I learned a new term today, from female-focused career blog The Grindstone: work spouse. “Does having a ‘work husband’ threaten your marriage?” the article asks.
Maybe, maybe not… but the term ‘work husband’ sure threatens the meaning of the word “marriage.” It threatens the prospects for real male-female equality in the workplace. It’s an inappropriate way to define a professional relationship.
The post refutes a comment on a prior entry — “How to divorce your work husband” — that bizarrely opens with
Oh the “Work Husband.” It’s a dubious title that I’ve never been quite comfortable with.

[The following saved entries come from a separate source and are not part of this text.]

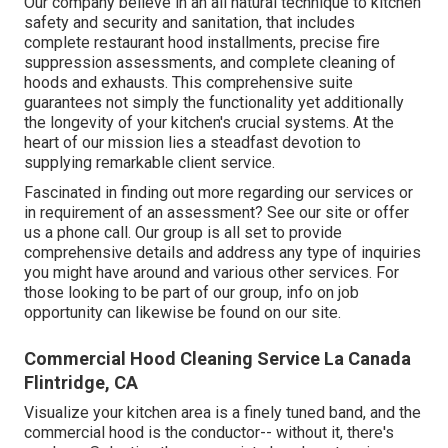
Our company believe in an all natural technique to kitchen
safety and security and sanitation, that includes
complete restaurant hood installments, precise fire
suppression assessments, and complete cleaning of
hoods and exhausts. This comprehensive suite
guarantees not simply the functionality yet additionally
the longevity of your kitchen's crucial systems. At the
heart of our mission lies a steadfast devotion to
supplying remarkable client service.
Fascinated in finding out more regarding our services or
in requirement of an assessment? See our site or offer
us a phone call. Our group is all set to provide
comprehensive details and address any type of inquiries
you might have around and various other services. For
those looking to be part of our group, info on job
opportunity can likewise be found on our site.
Commercial Hood Cleaning Service La Canada
Flintridge, CA
Visualize your kitchen area is a finely tuned band, and the
commercial hood is the conductor-- without it, there's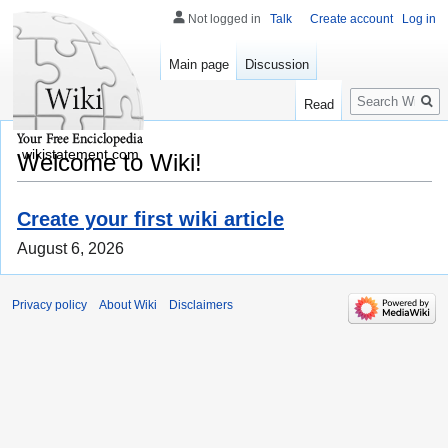
Not logged in
Talk
Create account
Log in
Main page
Discussion
Search
Read
wikistatement.com
Welcome to Wiki!
Create your first wiki article
August 6, 2026
Privacy policy
About Wiki
Disclaimers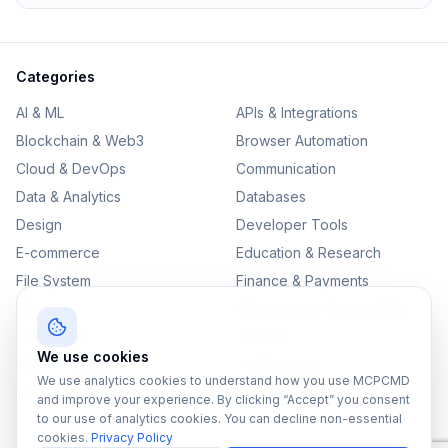
Categories
AI & ML
APIs & Integrations
Blockchain & Web3
Browser Automation
Cloud & DevOps
Communication
Data & Analytics
Databases
Design
Developer Tools
E-commerce
Education & Research
File System
Finance & Payments
IoT
Monitoring & Observability
Productivity
Security
We use cookies
SEO & Content
Testing & QA
We use analytics cookies to understand how you use MCPCMD
Version Control
and improve your experience. By clicking “Accept” you consent
to our use of analytics cookies. You can decline non-essential
cookies.
Privacy Policy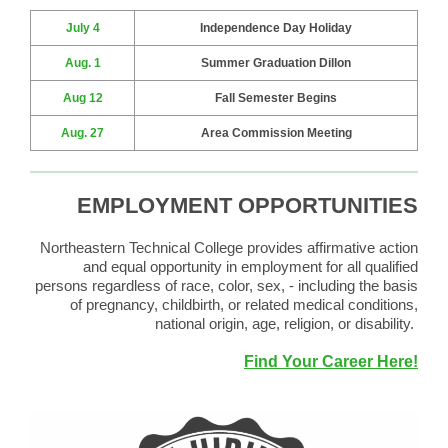
July 4
Independence Day Holiday
Aug. 1
Summer Graduation Dillon
Aug 12
Fall Semester Begins
Aug. 27
Area Commission Meeting
EMPLOYMENT OPPORTUNITIES
Northeastern Technical College provides affirmative action
and equal opportunity in employment for all qualified
persons regardless of race, color, sex, - including the basis
of pregnancy, childbirth, or related medical conditions,
national origin, age, religion, or disability.
Find Your Career Here!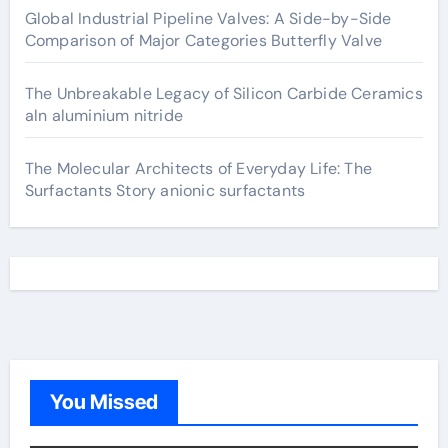
Global Industrial Pipeline Valves: A Side-by-Side
Comparison of Major Categories Butterfly Valve
The Unbreakable Legacy of Silicon Carbide Ceramics
aln aluminium nitride
The Molecular Architects of Everyday Life: The
Surfactants Story anionic surfactants
You Missed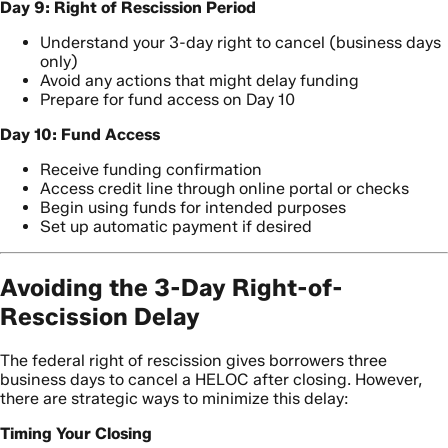
Day 9: Right of Rescission Period
Understand your 3-day right to cancel (business days
only)
Avoid any actions that might delay funding
Prepare for fund access on Day 10
Day 10: Fund Access
Receive funding confirmation
Access credit line through online portal or checks
Begin using funds for intended purposes
Set up automatic payment if desired
Avoiding the 3-Day Right-of-
Rescission Delay
The federal right of rescission gives borrowers three
business days to cancel a HELOC after closing. However,
there are strategic ways to minimize this delay:
Timing Your Closing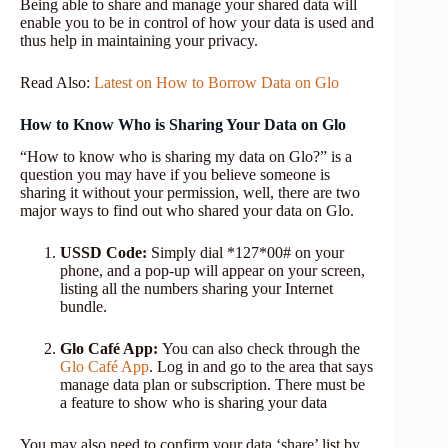
Being able to share and manage your shared data will
enable you to be in control of how your data is used and
thus help in maintaining your privacy.
Read Also:
Latest on How to Borrow Data on Glo
How to Know Who is Sharing Your Data on Glo
“How to know who is sharing my data on Glo?” is a
question you may have if you believe someone is
sharing it without your permission, well, there are two
major ways to find out who shared your data on Glo.
USSD Code:
Simply dial *127*00# on your
phone, and a pop-up will appear on your screen,
listing all the numbers sharing your Internet
bundle.
Glo Café App:
You can also check through the
Glo Café App
. Log in and go to the area that says
manage data plan or subscription. There must be
a feature to show who is sharing your data
You may also need to confirm your data ‘share’ list by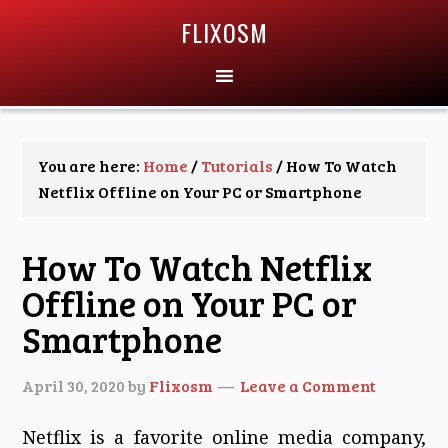
FLIXOSM
You are here:
Home
/
Tutorials
/
How To Watch
Netflix Offline on Your PC or Smartphone
How To Watch Netflix
Offline on Your PC or
Smartphone
April 30, 2020
by
Flixosm
Leave a Comment
Netflix is a favorite online media company,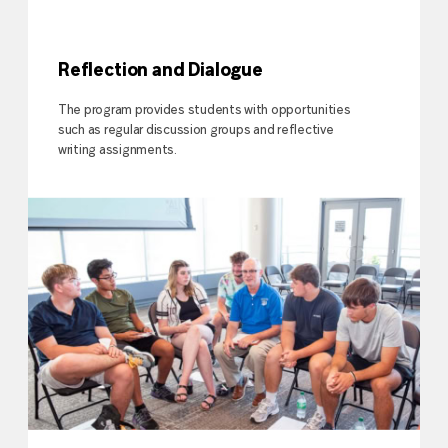
Reflection and Dialogue
The program provides students with opportunities
such as regular discussion groups and reflective
writing assignments.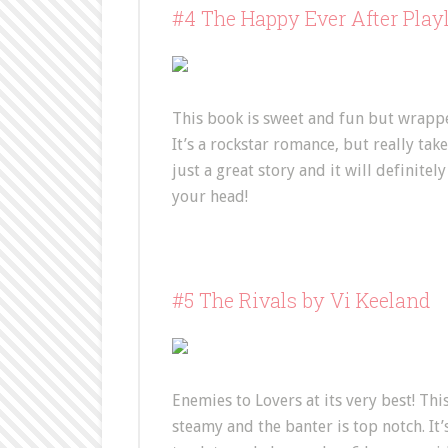
#4 The Happy Ever After Play
This book is sweet and fun but wrappe
It’s a rockstar romance, but really takes
just a great story and it will definite
your head!
#5 The Rivals by Vi Keeland
Enemies to Lovers at its very best! This
steamy and the banter is top notch. It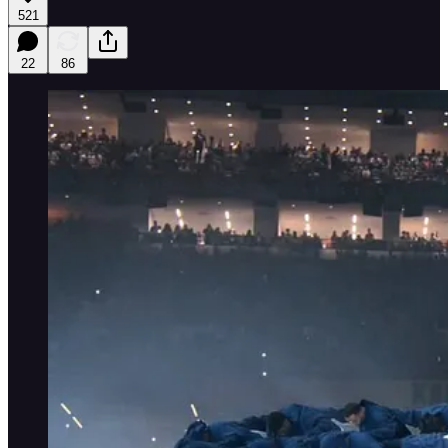
521
22
86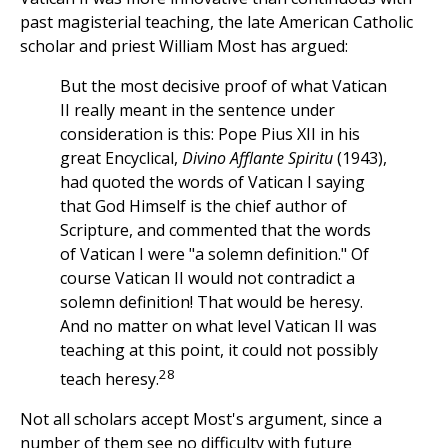
past magisterial teaching, the late American Catholic
scholar and priest William Most has argued:
But the most decisive proof of what Vatican
II really meant in the sentence under
consideration is this: Pope Pius XII in his
great Encyclical,
Divino Afflante Spiritu
(1943),
had quoted the words of Vatican I saying
that God Himself is the chief author of
Scripture, and commented that the words
of Vatican I were "a solemn definition." Of
course Vatican II would not contradict a
solemn definition! That would be heresy.
And no matter on what level Vatican II was
teaching at this point, it could not possibly
28
teach heresy.
Not all scholars accept Most's argument, since a
number of them see no difficulty with future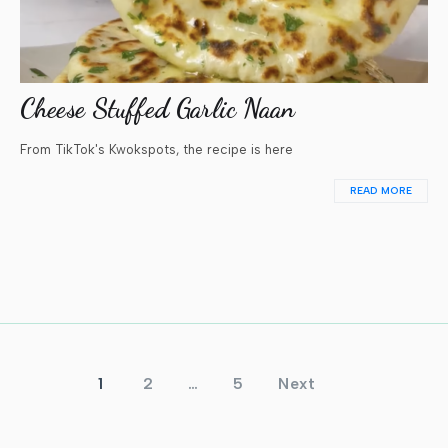
Cheese Stuffed Garlic Naan
From TikTok's Kwokspots, the recipe is here
READ MORE
Posts
1
2
…
5
Next
pagination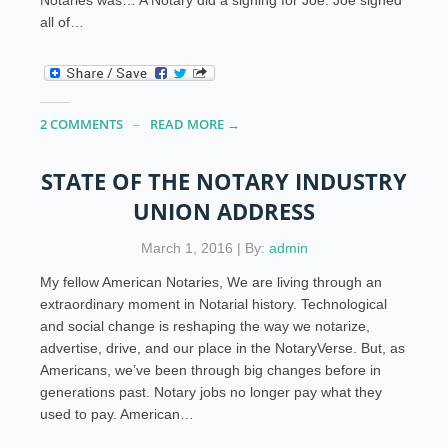
all of…
2 COMMENTS
READ MORE →
STATE OF THE NOTARY INDUSTRY
UNION ADDRESS
March 1, 2016 | By:
admin
My fellow American Notaries, We are living through an
extraordinary moment in Notarial history. Technological
and social change is reshaping the way we notarize,
advertise, drive, and our place in the NotaryVerse. But, as
Americans, we’ve been through big changes before in
generations past. Notary jobs no longer pay what they
used to pay. American…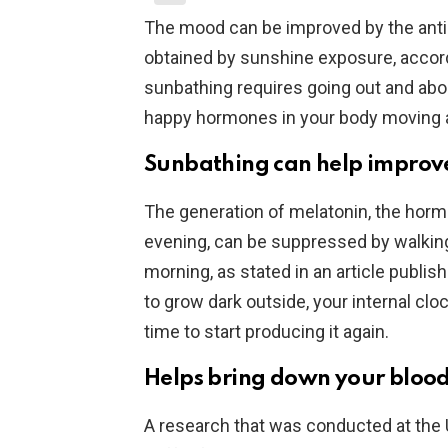
The mood can be improved by the anti
obtained by sunshine exposure, accord
sunbathing requires going out and about
happy hormones in your body moving 
Sunbathing can help improve
The generation of melatonin, the hormo
evening, can be suppressed by walking 
morning, as stated in an article publis
to grow dark outside, your internal clock
time to start producing it again.
Helps bring down your blood
A research that was conducted at the 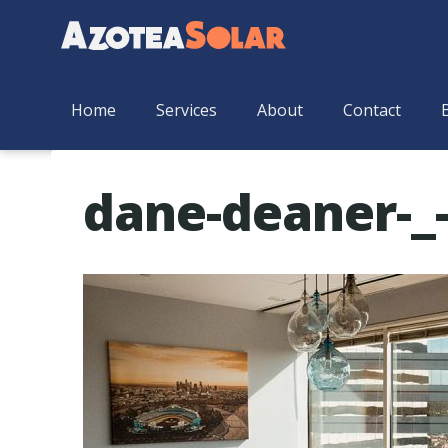
Home
Services
About
Contact
dane-deaner-_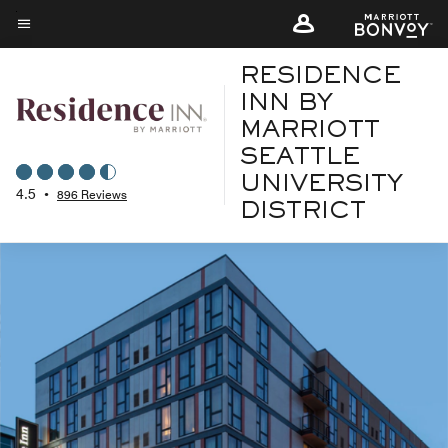
Skip
to
Menu text
main
RESIDENCE
content
INN BY
MARRIOTT
SEATTLE
UNIVERSITY
4.5
•
896 Reviews
DISTRICT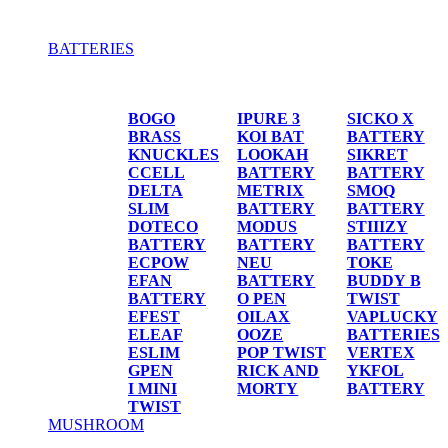
BATTERIES
BATTERIES
BOGO
IPURE 3
SICKO X
BRASS
KOI BAT
BATTERY
KNUCKLES
LOOKAH
SIKRET
CCELL
BATTERY
BATTERY
DELTA
METRIX
SMOQ
SLIM
BATTERY
BATTERY
DOTECO
MODUS
STIIIZY
BATTERY
BATTERY
BATTERY
ECPOW
NEU
TOKE
EFAN
BATTERY
BUDDY B
BATTERY
O PEN
TWIST
EFEST
OILAX
VAPLUCKY
ELEAF
OOZE
BATTERIES
ESLIM
POP TWIST
VERTEX
GPEN
RICK AND
YKFOL
I MINI
MORTY
BATTERY
TWIST
MUSHROOM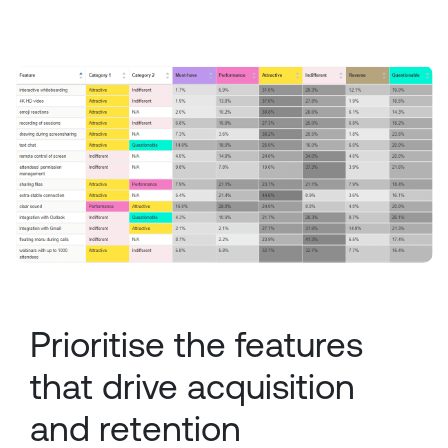
Prioritise the features
that drive acquisition
and retention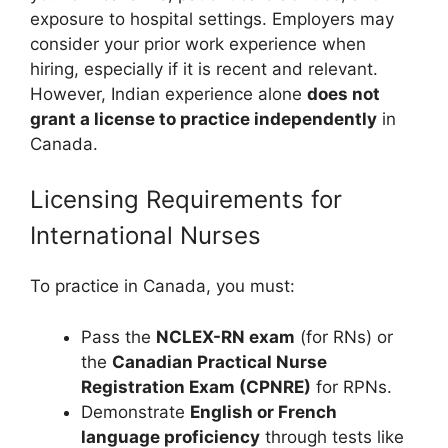
exposure to hospital settings. Employers may
consider your prior work experience when
hiring, especially if it is recent and relevant.
However, Indian experience alone
does not
grant a license to practice independently
in
Canada.
Licensing Requirements for
International Nurses
To practice in Canada, you must:
Pass the
NCLEX-RN exam
(for RNs) or
the
Canadian Practical Nurse
Registration Exam (CPNRE)
for RPNs.
Demonstrate
English or French
language proficiency
through tests like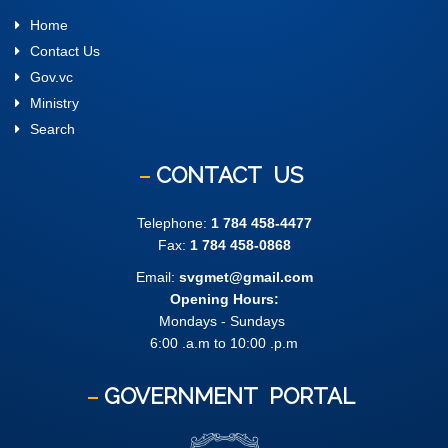
Home
Contact Us
Gov.vc
Ministry
Search
CONTACT
US
Telephone:
1 784 458-4477
Fax:
1 784 458-0868
Email:
svgmet@gmail.com
Opening Hours:
Mondays - Sundays
6:00 .a.m to 10:00 .p.m
GOVERNMENT
PORTAL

If you’re not comfortable with the term “work husband,” here’s an idea. Don’t use it. It’s an unnecessary and frankly creepy classification for an office friendship. I thought surely it was another phenomenon concocted by Cosmo or some other faux-feminist advice-peddling rag for “sassy” types but Wikipedia traces its origins back to the 1930s with Faith Baldwin’s novel The Office Wife. Back then, such a term made a hell of a lot more sense. But in 2012?
What do you call someone who
…backs you up in meetings. He emails you non-essential information — frequently. When he goes the vending machine, he buys for you, too, and at work events, he knows whether you want red or white. He knows your spouse, if you have one, and kids, if you have them. You know his. You have each other’s cell numbers, just in case… ?
The Huffington Post calls that a work spouse.
I call it a FRIEND. Why attach a sexually-connoted word to a relationship that is completely platonic? Is it still so novel for a man and a woman to have a supportive and constructive working relationship, that people actually feel comfortable likening it to a sacrament?